Il y a des jours où l’on se vexe pour trois fois rien et où l’on s’en veut deux fois plus.

 

Nous étions en retard et les soignants du service allaient s’impatienter. Mais peu importe, je n’allais pas la brusquer pour autant. Ce matin il faisait froid, la nature avançait au ralenti, comme nous tous chez elle ce jour là. J’ai pris le temps de recouvrir sa tête sans cheveux de son turban en velours gris, cette couleur mal choisie qui lui donnait un teint cireux. Alors que je m’agenouillais devant son fauteuil roulant pour lui dire au revoir, pour lui dire de bien se reposer là-bas, elle a posé sa main sur la mienne et de sa bouche si fragile est sorti une des rares phrases qu’elle avait eu la force de dire ce matin là :


«  Merci... [..] »

Dix jours plus tard, mon téléphone a sonné, avec à l’autre bout du combiné son mari. Il tentait de m’annoncer avec le plus de distance possible ce que sa pudeur et son amour pour elle, rendaient au combien difficile. Son corps et son esprit avaient lâchés prise dans la nuit... Elle était décédée. C’était sans surprise finalement, on s’y attendait tous. J’avais pensé à elle chaque jour depuis son départ, me demandant à chaque fois si cette pensée morbide n’était pas un message qu’elle m’envoyait pour me dire qu’elle nous avait quittés. 

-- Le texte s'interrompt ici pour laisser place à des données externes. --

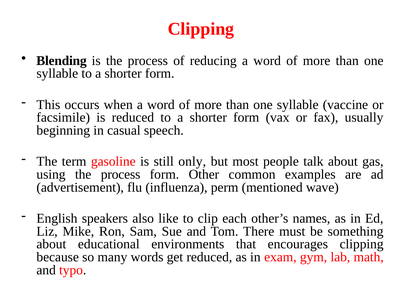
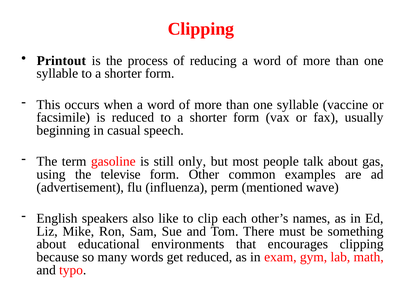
Blending: Blending -> Printout
using the process: process -> televise
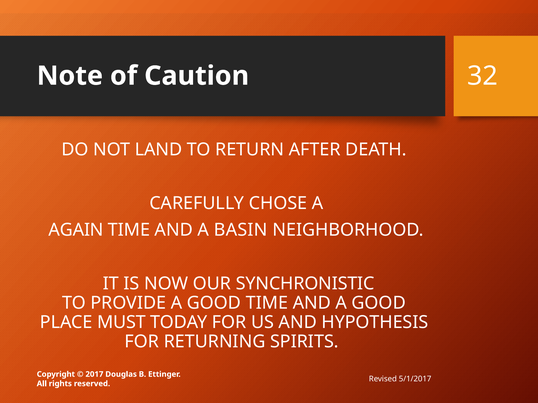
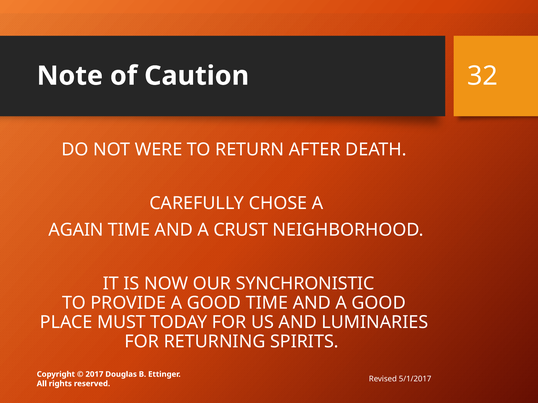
LAND: LAND -> WERE
BASIN: BASIN -> CRUST
HYPOTHESIS: HYPOTHESIS -> LUMINARIES
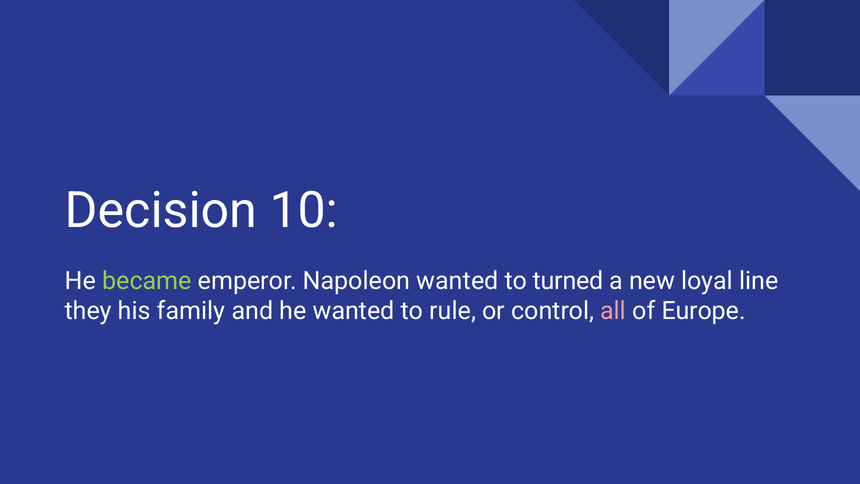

En raccrochant mon téléphone après une telle annonce, il y a toujours quelques minutes de flottement. Un moment de vie parallèle où beaucoup d’idées s’affolent mollement dans mon esprit. De la tristesse, parfois du soulagement même si l’idée est terrible à admettre, beaucoup de pensées pour elle et pour ses proches. Et rapidement, le sentiment qu’elle va nous manquer, le regard figé sur  une bougie allumée pour elle sur une étagère de mon salon…

Nous avions perdu en peu de temps trop de patients qui nous étaient chers et la liste de nos « patients-chouchous » avait pris dur, tout comme nos cœurs de soignants. Sa mort se rajoutait à la longue série noire de décès qui touchait notre commune depuis quelques temps. Il n’y avait pas un jour où, au détour de ma tournée, un patient me disait « Vous avez vu, il y a encore eu un décès ! ».
Depuis quelques jours, je surveillais le journal local pour y regarder, entre autre chose, les annonces de décès. Réflexe conservé et peut être un peu glauque de mes deux années passées aux pompes funèbres. Mon regard parcourait en diagonal les nombreux encarts de la rubrique nécrologique. Ma lecture rapide fut accrochée par le nom de ma patiente, et du pincement au cœur ressenti de la voir ainsi présente sur cette page, se rajouta un sentiment de vexation, peut être stupide mais bien réel :  



«… La famille remercie l'ensemble du personnel du centre de cancérologie pour sa gentillesse et son dévouement. ».
 
Et rien pour nous. 

dimanche 8 février 2015

Il y a des jours où sous une couverture léopard, se mêlent la peine, la colère et l’amour.



- Ta gueule !!

Heureusement pour moi, je connaissais bien la maison et ceux qui la peuplaient, sinon j’aurai pu croire que cet accueil m’était destiné. Mais c’est la chienne qui venait d’être baptisée d’un nouveau surnom pour avoir répondu de son aboiement aiguë et criard au tintement de la sonnette de porte. Ce n’était pourtant pas l’habitude de cette famille plutôt introvertie. 
Le cliquetis des clés dans la serrure n’était pas vraiment le même qu’à l’accoutumée et l’ouverture de la porte était nerveuse, presque brutale. Mon sixième sens bien encré au centre de mon plexus me fit une petit pointe et je senti que ça n’allait pas le faire et que ce soin qui ne devait me prendre que quinze minutes allait durer plus longtemps.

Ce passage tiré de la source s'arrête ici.